If I drink enough, I figure, I will start to feel at home. So, I’m pounding away. Around me, the place fills up with gaggles of shrieking women in halter tops and enormously paunchy men in polo shirts embroidered with the names of their cabin cruisers. Cabo has perhaps the world’s highest concentration of white people in pleated shorts.

The DJ, for his part, is only playing songs that I hate. The dance floor is a Hieronymus Bosch triptych. It’s not that I’m against hedonism and excess—quite the contrary, in fact. It’s just that I’d rather not watch these arts practiced by a mob of unattractive chuckleheads. When “YMCA” surges through the sound system and everyone screams with delight, I can take no more. Adieu, horrific nightclub dystopia. I weave tipsily through the streets and back to my room.

And that’s it for Baja. Tomorrow I catch a plane home.

Did I find the adventure I sought? Sort of. The guidebooks essentially warn that driving the peninsula should not be undertaken without three spare fan belts, an air compressor, 600 gallons of water, and an elephant gun. Yet I found driving here to be no more difficult than driving in the American Southwest. (Although the gas stations are farther apart in Baja, necessitating a bit more forethought.)

It’s pretty hard to get lost when there’s only one paved road. Even if you wander off it, you’ll smack into an ocean within 75 miles in either direction. If the sun rises over this water, you’ll know it’s the Sea of Cortez; if the sun sets into it, you’ll know you’ve hit the Pacific.

I never felt the slightest bit unsafe in terms of crime. Actually, I felt much safer here than I ever do at home in D.C. The people are laid back and friendly, and if you speak just a touch of Spanish, you can mostly make yourself understood. I wish I spoke more, of course—I might have enjoyed more profound interactions with the locals—but then I wish I spoke French and Chinese and Hindi, too.

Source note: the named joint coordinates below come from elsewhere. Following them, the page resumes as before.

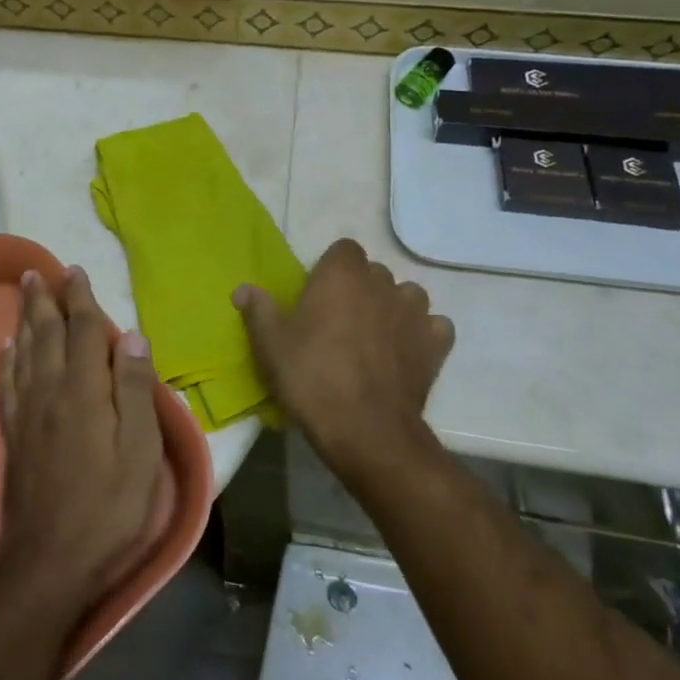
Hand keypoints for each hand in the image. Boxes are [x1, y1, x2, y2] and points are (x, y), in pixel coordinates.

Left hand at [0, 268, 163, 615]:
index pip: (83, 330)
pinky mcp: (13, 434)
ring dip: (24, 319)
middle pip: (47, 333)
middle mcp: (50, 390)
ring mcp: (27, 412)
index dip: (80, 299)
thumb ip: (136, 391)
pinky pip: (7, 383)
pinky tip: (6, 348)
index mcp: (85, 390)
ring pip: (24, 351)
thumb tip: (133, 336)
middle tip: (39, 272)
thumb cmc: (107, 506)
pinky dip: (7, 359)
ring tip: (22, 294)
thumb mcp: (140, 452)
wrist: (48, 559)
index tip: (75, 272)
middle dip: (45, 300)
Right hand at [234, 239, 453, 483]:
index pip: (344, 249)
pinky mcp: (436, 344)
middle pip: (374, 272)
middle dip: (361, 288)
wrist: (366, 429)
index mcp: (341, 274)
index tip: (318, 294)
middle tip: (340, 320)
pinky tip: (407, 352)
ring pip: (408, 295)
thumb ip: (258, 310)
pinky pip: (435, 326)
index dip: (332, 268)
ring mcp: (414, 313)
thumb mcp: (271, 344)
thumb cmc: (311, 377)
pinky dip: (424, 334)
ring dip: (394, 307)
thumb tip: (243, 289)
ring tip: (376, 334)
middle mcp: (382, 283)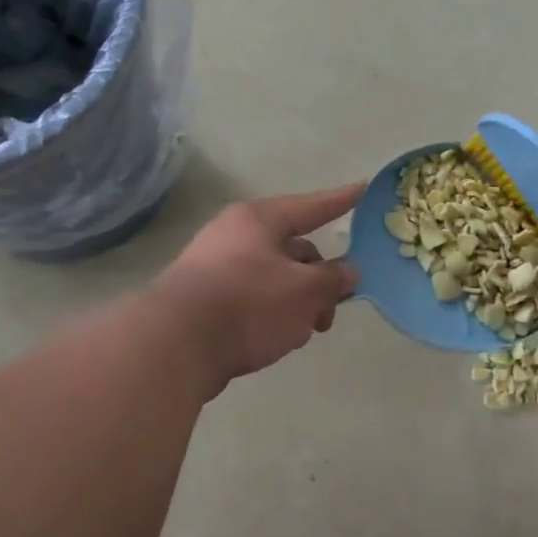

I guess the thing I’ll remember most is the nothingness. The opportunity to pull over in the middle of the desert, take a leak by the side of the road, and see no cars in either direction for mile upon mile. No billboards. No rest stops. No McDonald’s every 15 exits. In fact, no exits at all. Just the occasional ungraded dirt road winding off to some hidden beach behind the hills.